An opposite approach to culling "off color" kids is to allow them to be registered along with their more usually colored herdmates. This strategy could easily result in higher gene frequencies for the recessive colors, so that they are more frequently produced. In rare breeds this can be necessary for overal genetic viability of the breed. A middle approach is to allow the recessive colors in females, but not in males. The reasoning behind this is to assure that widely-used males are only the desired color. This, in turn, assures that they have at least one copy (if not two) of the desired dominant color genes. Using animals with recessive colors does, after all, assure that all of their offspring, even if appropriately colored, will be carriers of the recessive color. Depending on the degree of bias against these colors, breeders may still shun these. If this is taken to extremes, though, the overall breed genetic health can indeed suffer, because the recessive colors are more likely in certain bloodlines than they are in others. This means that some bloodlines swamp the breed, while others run the risk of dwindling.

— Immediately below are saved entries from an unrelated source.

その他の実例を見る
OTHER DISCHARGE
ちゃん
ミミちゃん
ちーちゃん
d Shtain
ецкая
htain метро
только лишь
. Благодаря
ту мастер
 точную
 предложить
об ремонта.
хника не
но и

In rare breeds, especially, it may be wise to take a slower approach, and allow recessive colors in males as well as females, with the restriction that they always be mated back to mates of the dominant colors. That is, all black goats would be mated to bays, all red goats would be mated to bays, and never would black-to-black or red-to-red matings be accomplished. This manages the genes to stay at relatively low levels, and in a heterozygous condition in most animals. It also provides for these goats with rare colors to contribute to long-term breed survival.